::: SOURCE EXTRACT

Re: [LSF/MM/BPF TOPIC] CXL Fabric Manager (FM) architecture

[Date Prev][Date Next][Thread Prev][Thread Next][Date Index][Thread Index]

 



On Mon, 30 Jan 2023 11:11:23 -0800
"Viacheslav A.Dubeyko" <viacheslav.dubeyko@xxxxxxxxxxxxx> wrote:

> Hello,

Hi Slava,

I'll throw some opinions at this :)

> 
> I would like to suggest Fabric Manager (FM) architecture discussion. As far as I can see,
> FM architecture requires: (1) FM configuration tool, (2) FM daemon, (3) QEMU emulation
> of CXL hardware features. FM daemon receives requests from configuration tool and
> executes commands by means of interaction with kernel-space subsystem and CXL switch
> (that can be emulated by QEMU). So, the key questions for discussion:

Worth describing operating modes to be supported: You kind of cover this later
but I think pulling it out make it clearer that we want one bit of software to
do several different things.

1) FM separate from hosts and talked to by higher level orchestration software
   but using a Switch CCI or MHD mailbox (over PCI)
   This one is fairly easy because any security / shooting self in foot problems
   are an issue for higher level software. 
2) FM on host.  Probably mostly going be relevant for debug but may use
   the same mailbox as is being used by the existing CXL drivers (for Multi
   Head Device it might be the end point mailbox, for Multi Logical Device
   behind a switch it might be the switch mailbox).
3) All out of band (MCTP or similar - want some shared code, but no
   need for anything in kernel as far as I can tell).


> (1) How to distribute functionality between user-space and kernel-space?

Kernel for transport if mailbox based (switch or MHD).
Possibly help in kernel with the host to Multiheaded device FM LD tunneling
and host to switch to Multi Logical Device - Logical Device tunneling
but that could also be left to userspace.

::::::

> PROBLEMS TO SOLVE
**1.** Please answer these about the CXL Fabric Manager post:
(a) What three things does the original message say FM architecture requires?
(b) Which operating mode does the reply call probably mostly relevant for debug?
(c) For a mailbox-based approach, what does the reply assign to the kernel?
**2.** Resume the CXL Fabric Manager post from its final sentence and carry it on.
You won't need the listing for any of this.

::: INFORMATION PROVIDED

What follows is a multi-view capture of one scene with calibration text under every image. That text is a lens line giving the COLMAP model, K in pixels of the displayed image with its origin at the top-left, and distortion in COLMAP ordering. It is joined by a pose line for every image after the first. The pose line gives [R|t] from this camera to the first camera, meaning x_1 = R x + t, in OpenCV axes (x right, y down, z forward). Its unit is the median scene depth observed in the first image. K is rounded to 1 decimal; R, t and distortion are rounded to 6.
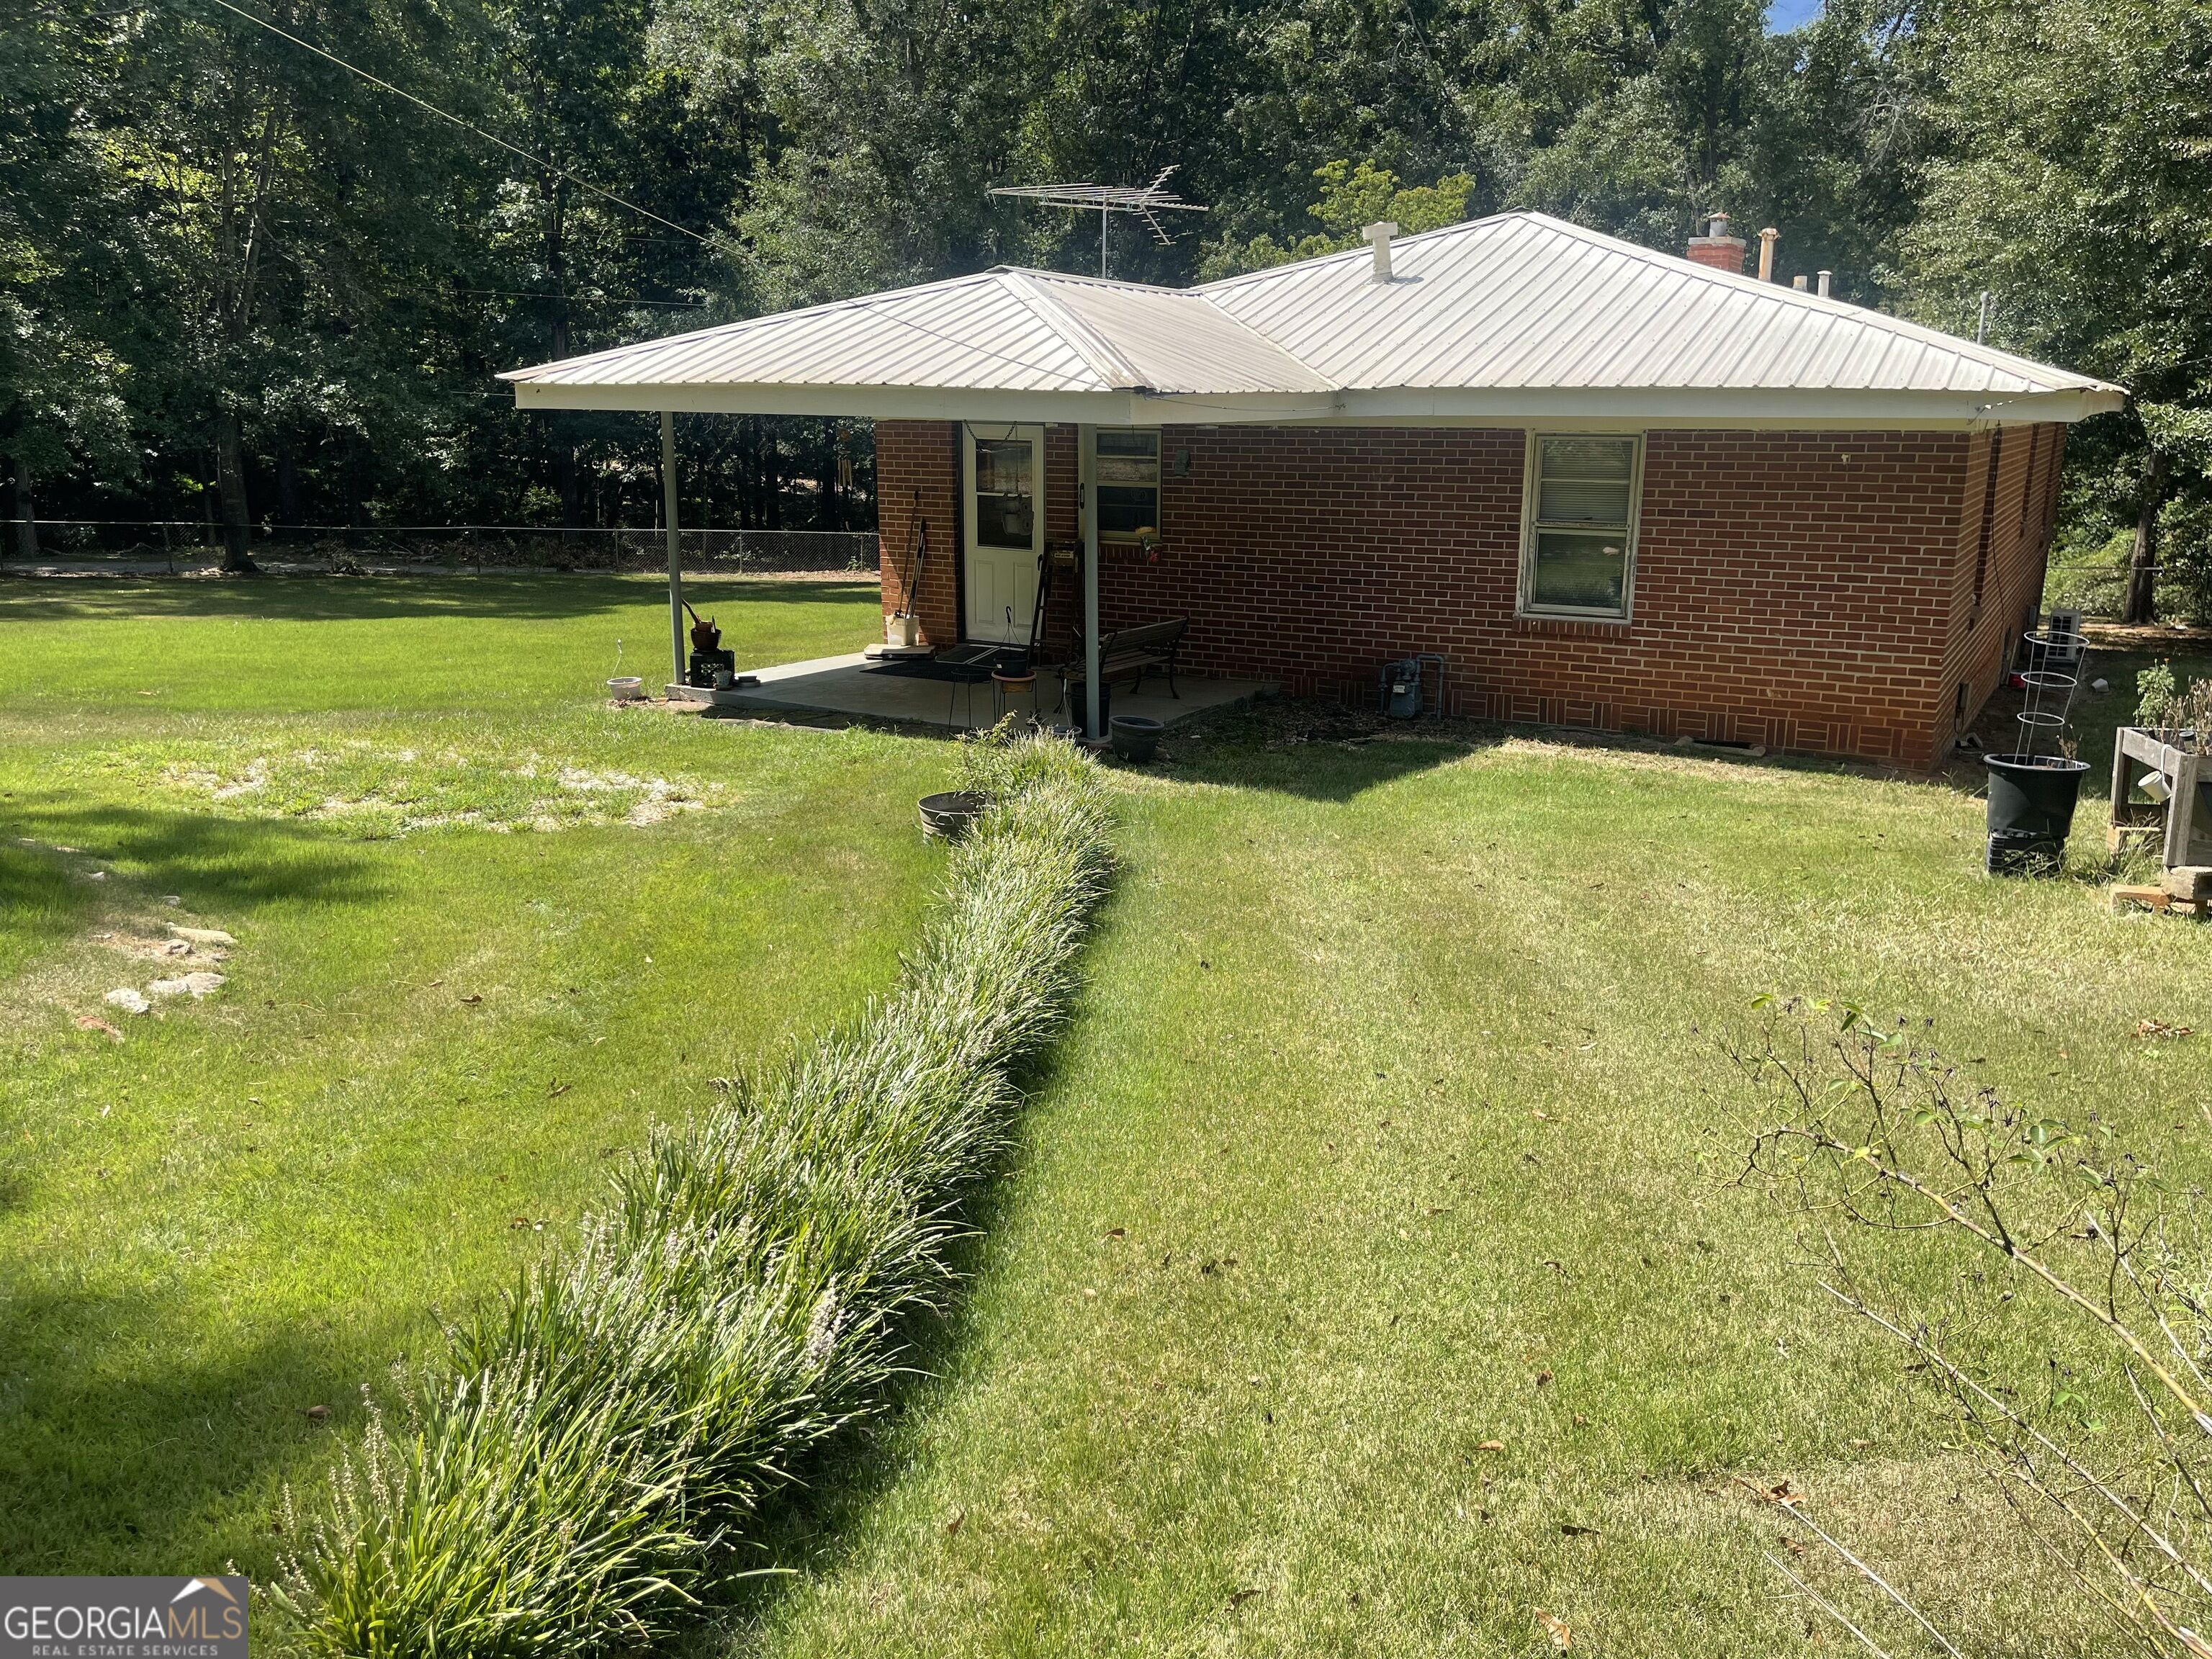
lens RADIAL K [[1674.9, 0, 1112.0], [0, 1674.9, 836.2], [0, 0, 1]] dist [0.076664, -0.104803]
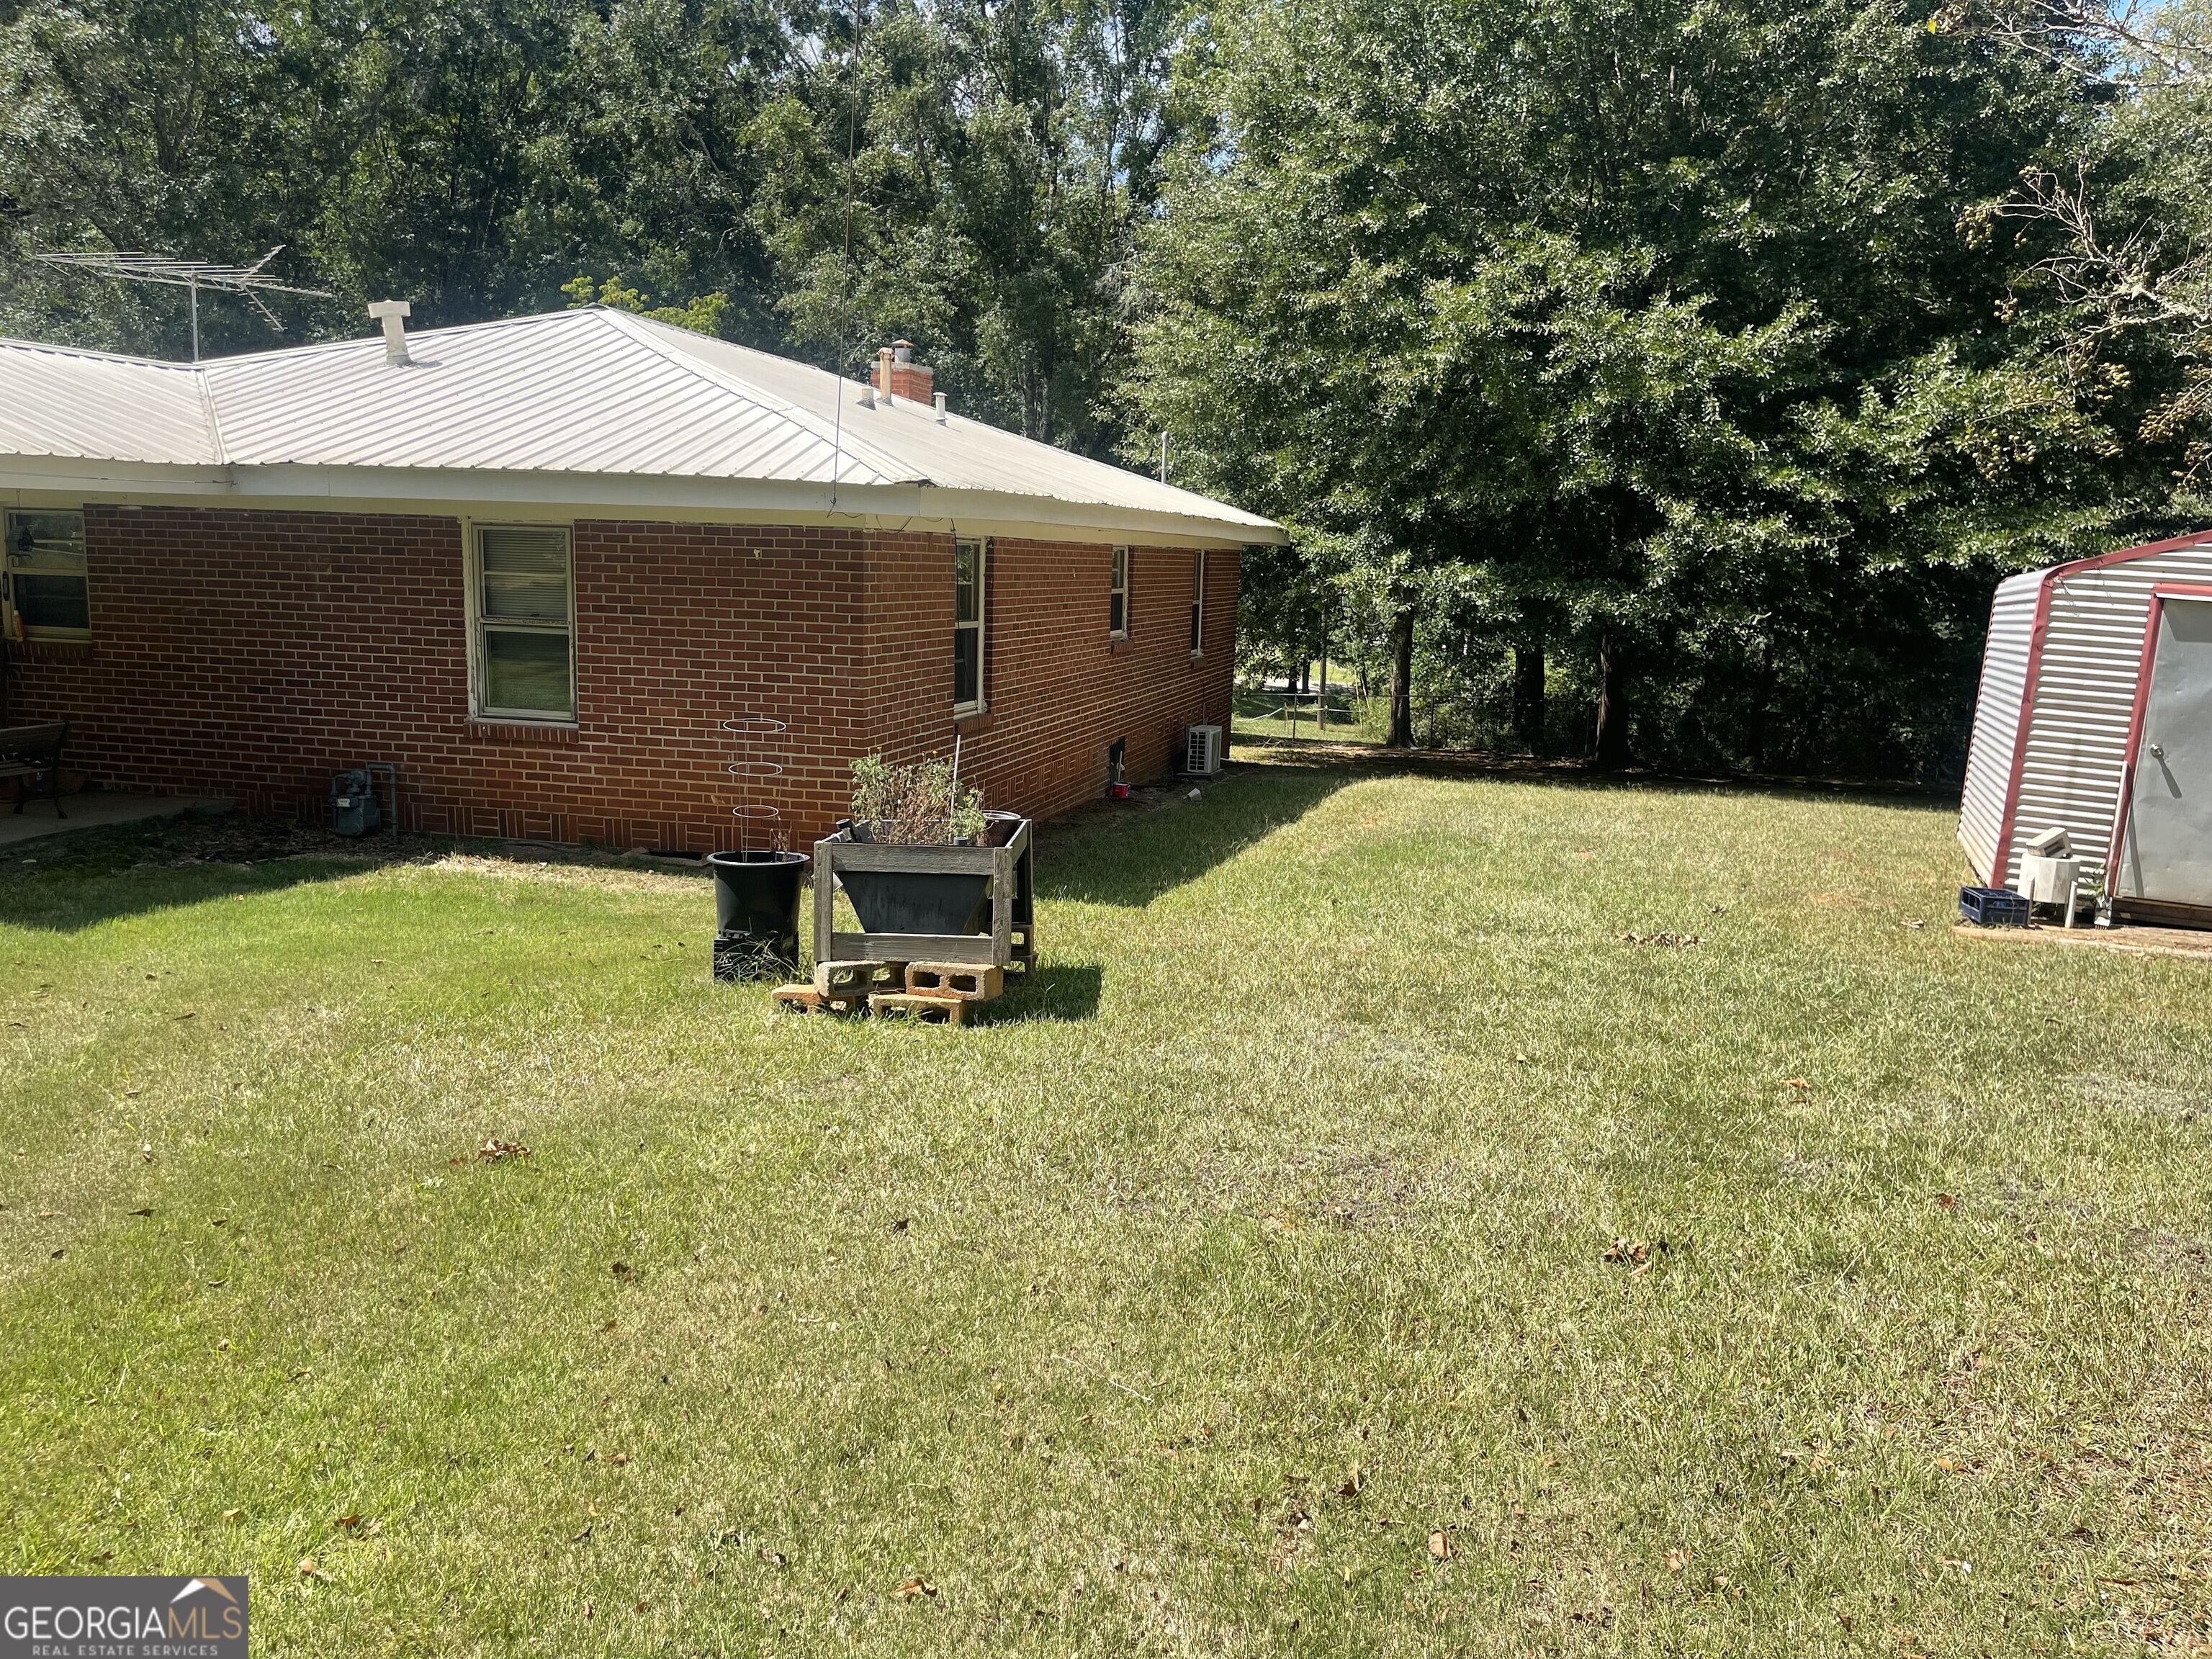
lens RADIAL K [[1674.9, 0, 1130.0], [0, 1674.9, 832.8], [0, 0, 1]] dist [0.076664, -0.104803]
pose [[0.961183, -0.021185, 0.275096, 0.333062], [0.044667, 0.995844, -0.079376, 0.017267], [-0.272271, 0.088582, 0.958134, 0.040291]]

::::::

> RESULTS FOR THE EXERCISE
**1.**
(a) An FM configuration tool, an FM daemon, and QEMU emulation of CXL hardware features.
(b) FM on host (mode 2).
(c) Transport.

**2.**
If MCTP use the existing MCTP framework which is underlying transport independent.
I posted a PoC for how this might work a while ago (hack on top of MCTP-I2C
and some emulation) In the cover letter of the emulation PoC
https://lore.kernel.org/linux-cxl/20220520170128.4436-1-Jonathan.Cameron@xxxxxxxxxx/

I think everything else belongs in userspace. I believe there are redfish APIs
etc that would then be used to query and drive the userspace program from an
orchestrator or similar level software.

> (2) Which functionality kernel-space needs to provide for implementation FM features?
>       Which kernel-space functionality do we need to implement yet?

Very little needed if we just expose the transport via PCI mailboxes.
There is a possible concern that FM-API commands are frequently
destructive and currently we don't let userspace poke destructive
commands. That may just need a specific opt in to say we know we
can shoot ourselves in the foot.

> (3) Do we need MCTP (Management Component Transport Protocol) or some other
>       protocol can be used for interaction between configuration tool, FM daemon, and
>       CXL switch?

Yes MCTP is needed.
I don't think we want the actual management code to be different
depending on transport / protocol.  However we might layer it so that there
is an interface program that sits between the management library / program and
the FM-API transport.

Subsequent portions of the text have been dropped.